Only the lines below from the one with "E002 RGB Blink" through the one with "# Video Intro" are to be written out, exactly and without any images.

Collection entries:
────

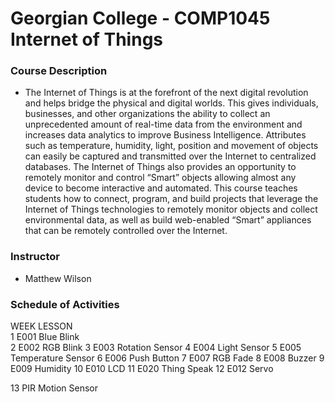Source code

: Georgian College - COMP1045 Internet of Things
=====

### Course Description
  * The Internet of Things is at the forefront of the next digital revolution and helps bridge the physical and digital worlds. This gives individuals, businesses, and other organizations the ability to collect an unprecedented amount of real-time data from the environment and increases data analytics to improve Business Intelligence. Attributes such as temperature, humidity, light, position and movement of objects can easily be captured and transmitted over the Internet to centralized databases. The Internet of Things also provides an opportunity to remotely monitor and control “Smart” objects allowing almost any device to become interactive and automated. This course teaches students how to connect, program, and build projects that leverage the Internet of Things technologies to remotely monitor objects and collect environmental data, as well as build web-enabled “Smart” appliances that can be remotely controlled over the Internet.

### Instructor
  * Matthew Wilson


### Schedule of Activities  
WEEK  LESSON  
1     E001 Blue Blink  
2     E002 RGB Blink
3     E003 Rotation Sensor
4     E004 Light Sensor
5     E005 Temperature Sensor
6     E006 Push Button
7     E007 RGB Fade 
8     E008 Buzzer
9     E009 Humidity
10    E010 LCD
11    E020 Thing Speak
12    E012 Servo

13    PIR Motion Sensor
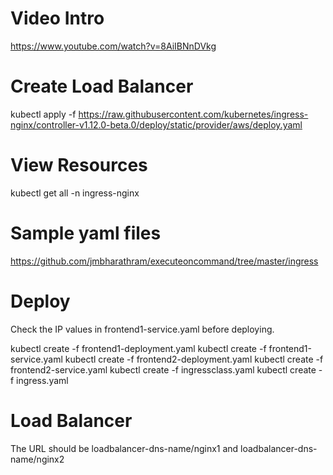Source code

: # Video Intro

https://www.youtube.com/watch?v=8AiIBNnDVkg

# Create Load Balancer

kubectl apply -f https://raw.githubusercontent.com/kubernetes/ingress-nginx/controller-v1.12.0-beta.0/deploy/static/provider/aws/deploy.yaml

# View Resources

kubectl get all -n ingress-nginx

# Sample yaml files

https://github.com/jmbharathram/executeoncommand/tree/master/ingress

# Deploy

Check the IP values in frontend1-service.yaml before deploying.

kubectl create -f frontend1-deployment.yaml 
kubectl create -f frontend1-service.yaml
kubectl create -f frontend2-deployment.yaml
kubectl create -f frontend2-service.yaml
kubectl create -f ingressclass.yaml
kubectl create -f ingress.yaml
 

# Load Balancer

The URL should be loadbalancer-dns-name/nginx1 and loadbalancer-dns-name/nginx2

────

Task answer:
2     E002 RGB Blink
3     E003 Rotation Sensor
4     E004 Light Sensor
5     E005 Temperature Sensor
6     E006 Push Button
7     E007 RGB Fade 
8     E008 Buzzer
9     E009 Humidity
10    E010 LCD
11    E020 Thing Speak
12    E012 Servo

13    PIR Motion Sensor
Source code

: # Video Intro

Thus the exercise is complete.